Tragedia di Corinaldo, altri due indagati

I due, che dovranno rispondere di concorso in omicidio colposo, vanno ad aggiungersi agli altri sette indagati tra i quali i quattro proprietari dello stabile e i tre gestori del locale

I carabinieri all'esterno della Lanterna Azzurra

ANCONA – Ci sarebbero altri due indagati nella tragedia di Corinaldo, dove lo scorso 8 dicembre hanno perso la vita 6 persone. Si tratterebbe del figlio di uno dei soci della discoteca Lanterna Azzurra e di un addetto alla sicurezza.

I due, che dovranno rispondere di concorso in omicidio colposo, vanno ad aggiungersi agli altri 7 indagati tra i quali i 4 proprietari dello stabile e 3 gestori del locale.

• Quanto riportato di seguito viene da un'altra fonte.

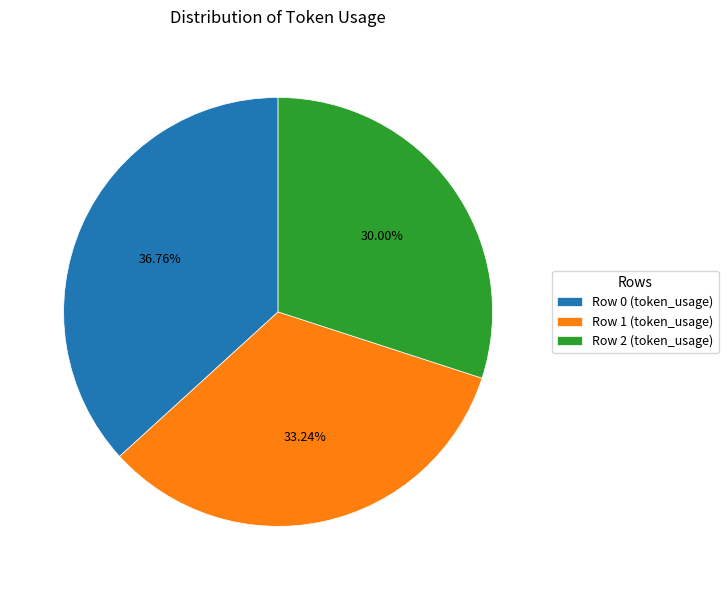

True or false: Row 0 accounts for 43% of the total.

False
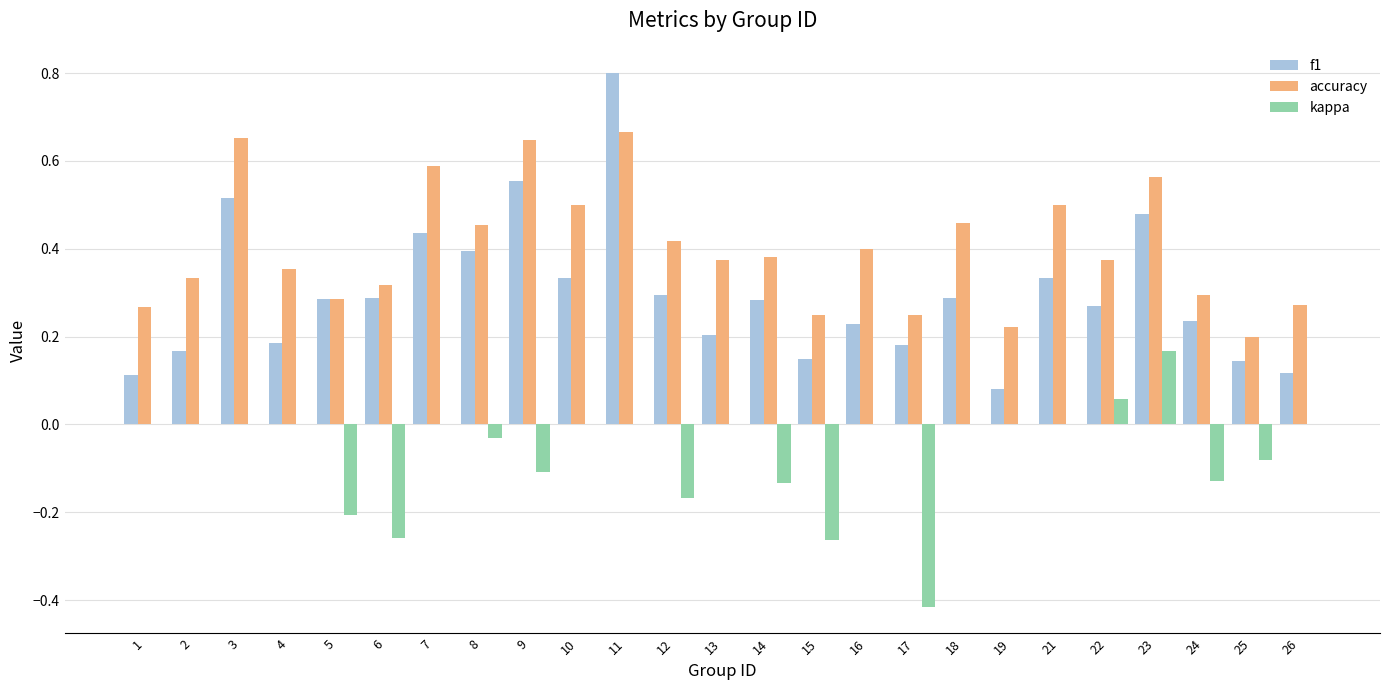

Which label corresponds to the largest value in the chart?

11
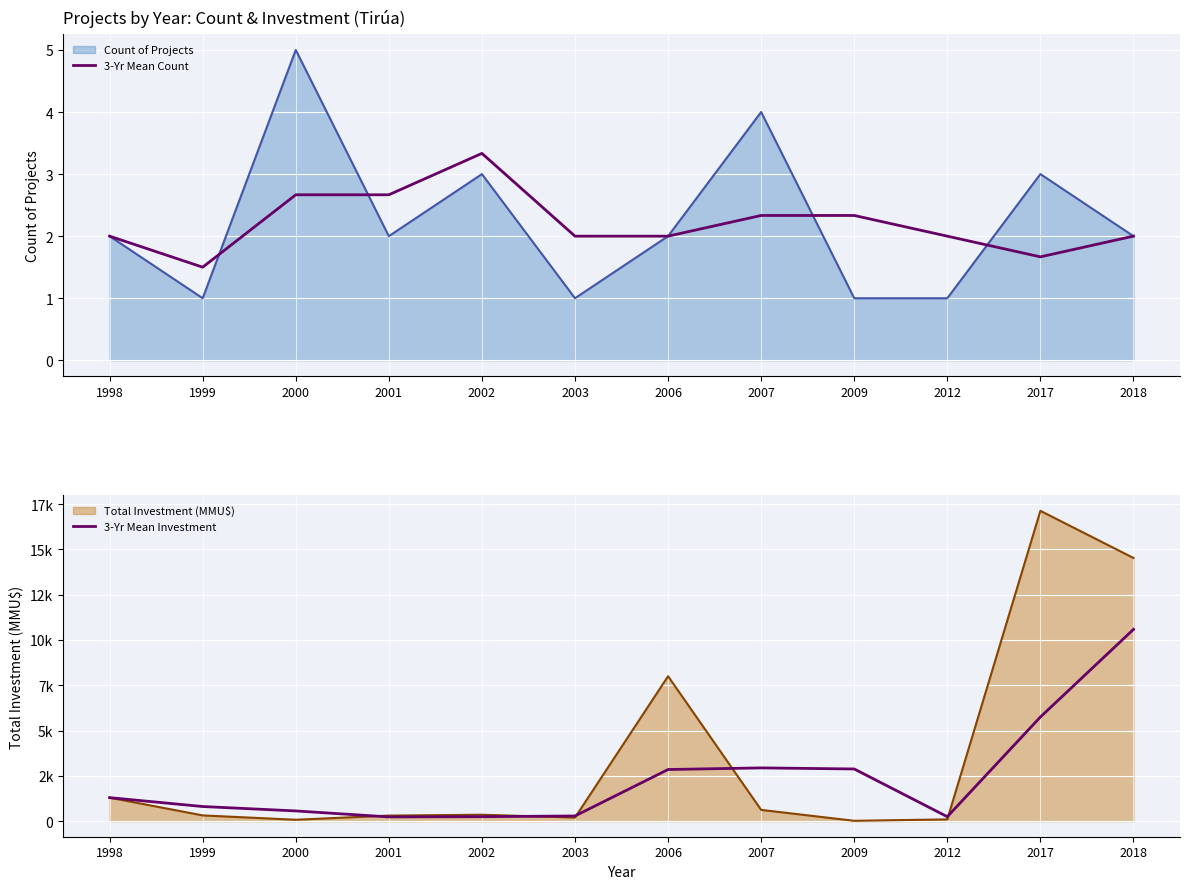

What is the highest value of the 3-Yr Mean Investment series?

10584.0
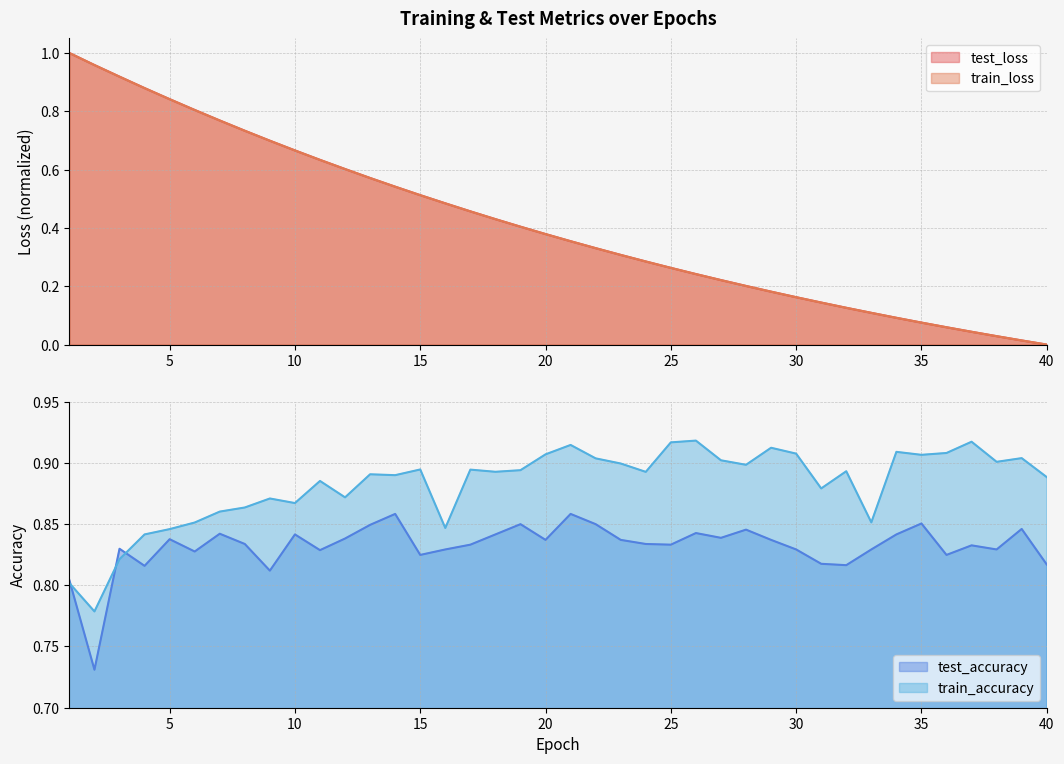

At how many categories does at least one series exceed 0?

40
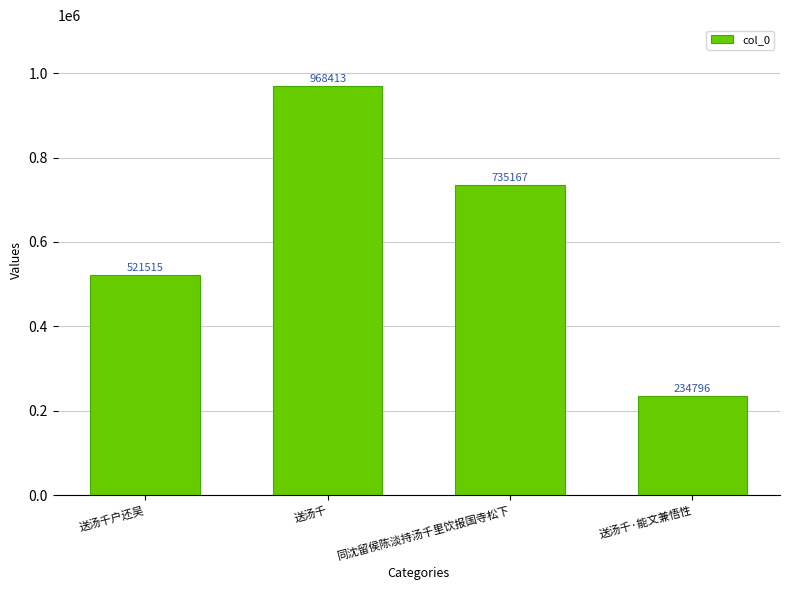

Rank the categories by value from highest to lowest.

送汤千, 同沈留侯陈淡持汤千里饮报国寺松下, 送汤千户还吴, 送汤千·能文兼悟性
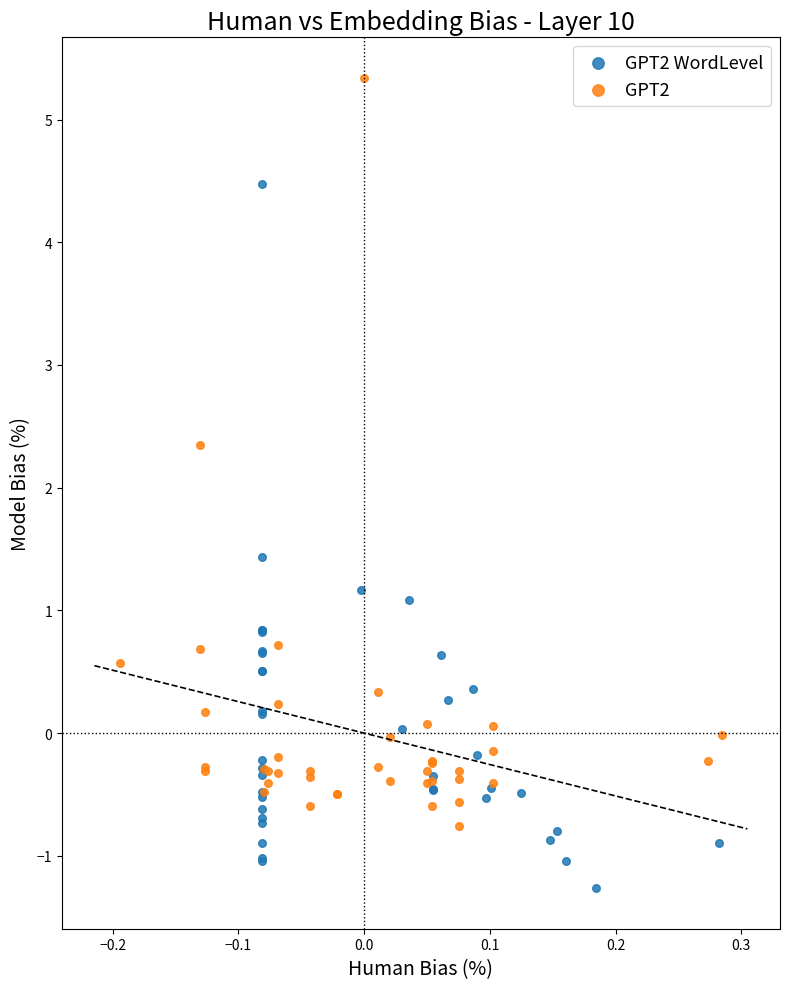

Which series contains the lowest Y value?

GPT2 WordLevel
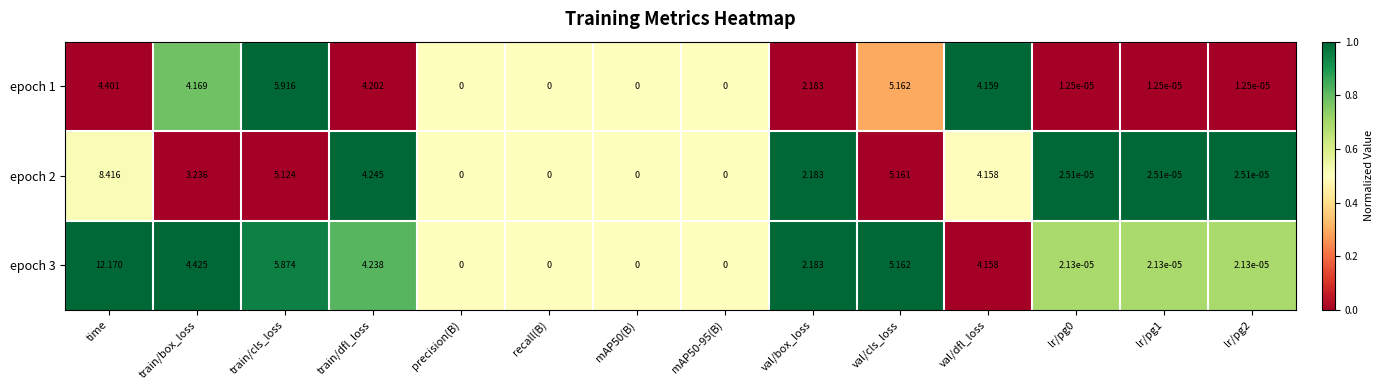

Rank the series by their average value, from highest to lowest.

epoch 3, epoch 2, epoch 1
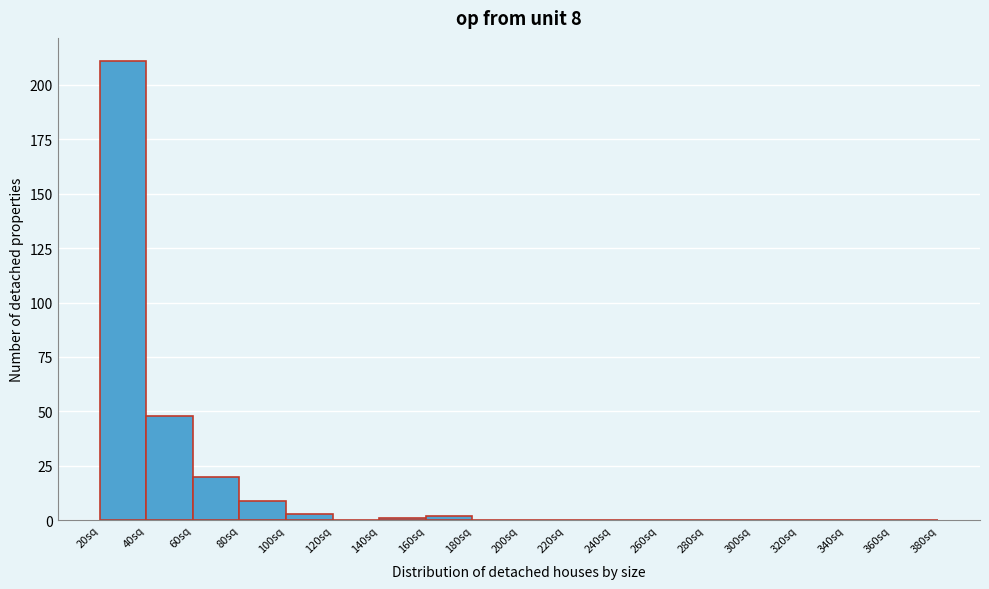

Which range on the x-axis has the tallest bar?

20 to 40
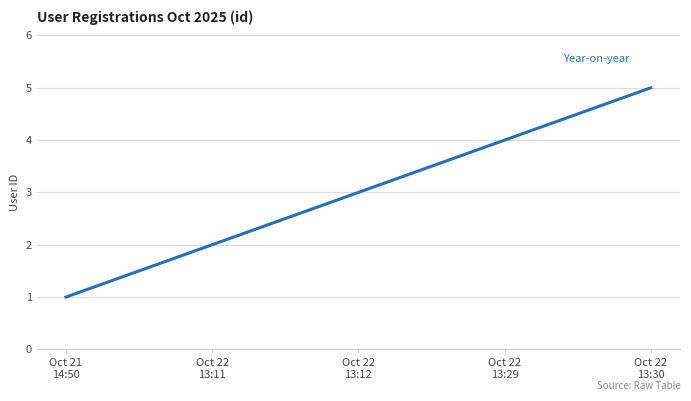

What is the ratio of the value at Oct 22
13:29 to the value at Oct 22
13:11?

2.0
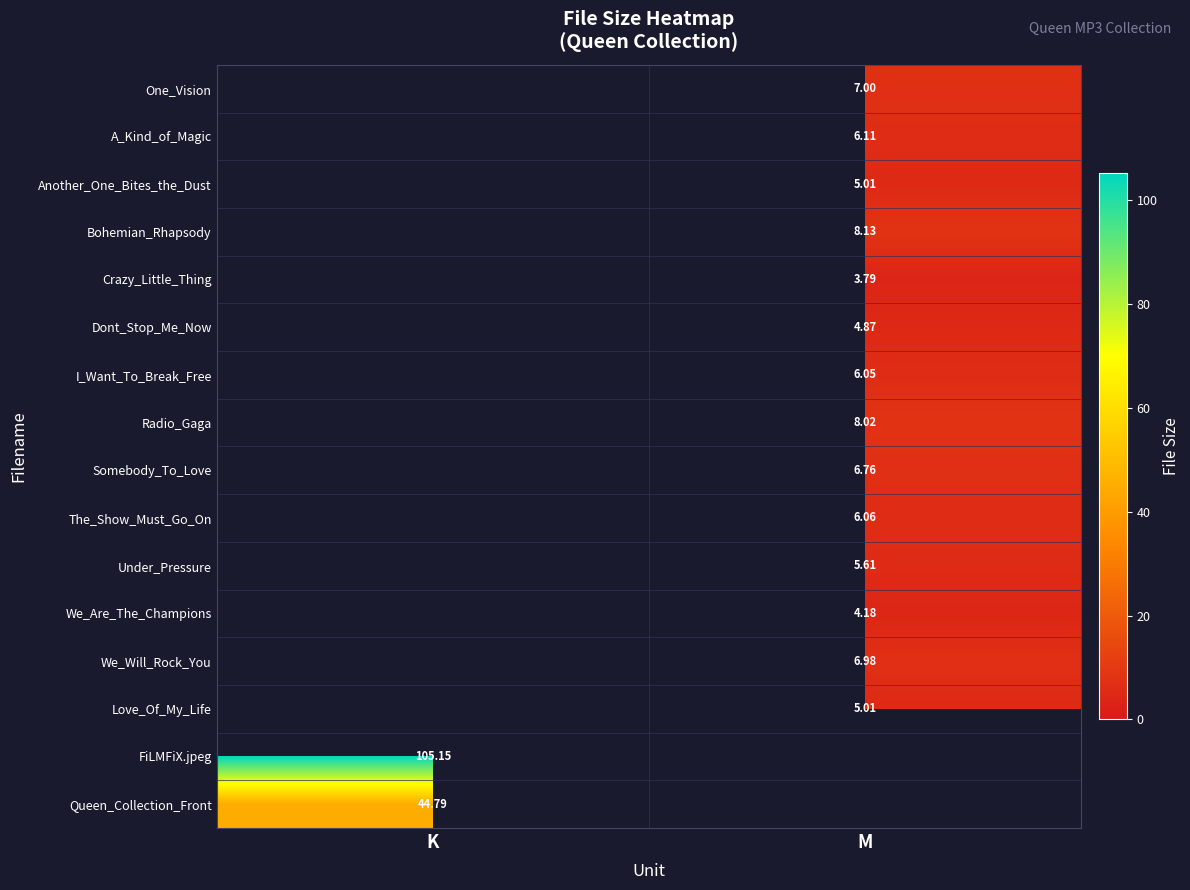

How many data points in A_Kind_of_Magic are above 6?

1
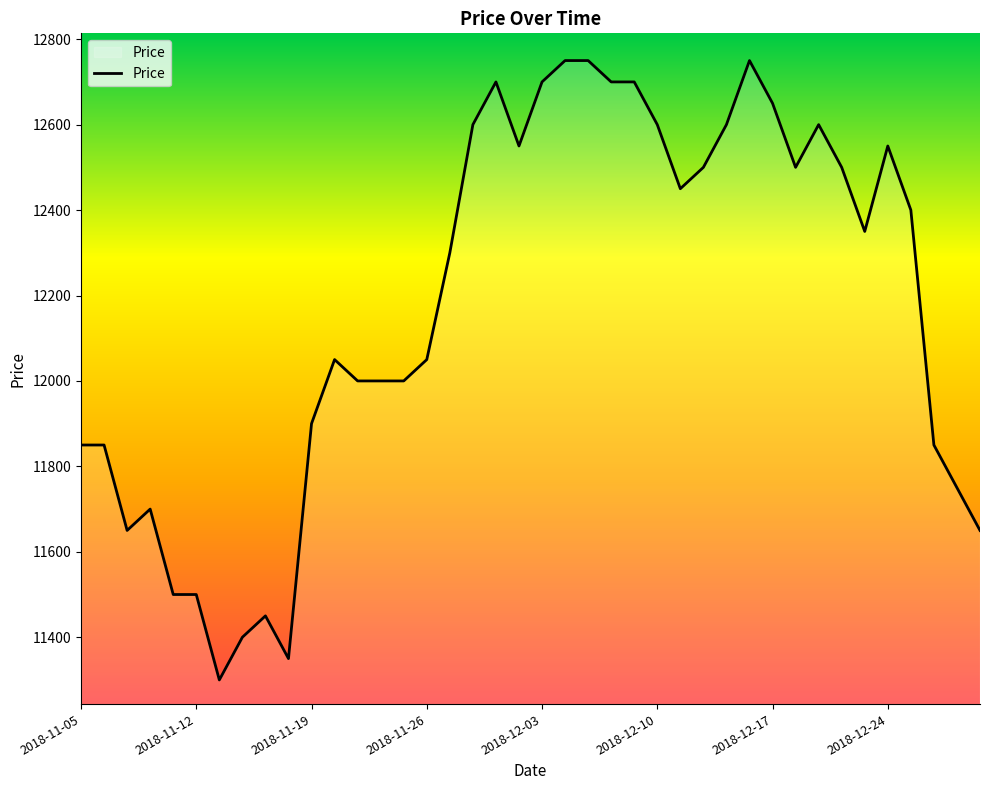

What is the minimum value shown in the chart?

11300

Fra questi anche un minorenne accusato di aver spruzzato lo spray.

Spetterà ai due periti incaricati dalle procure, ordinaria e minorile, stabilire la presenza dello spray al peperoncino nel locale: i periti sono il professor Costanzo Di Perna, docente di fisica tecnica ambientale presso il DISM, Dipartimento di Ingegneria Industriale e Scienze Matematiche, e il colonnello dei Carabinieri Marcello Mangione.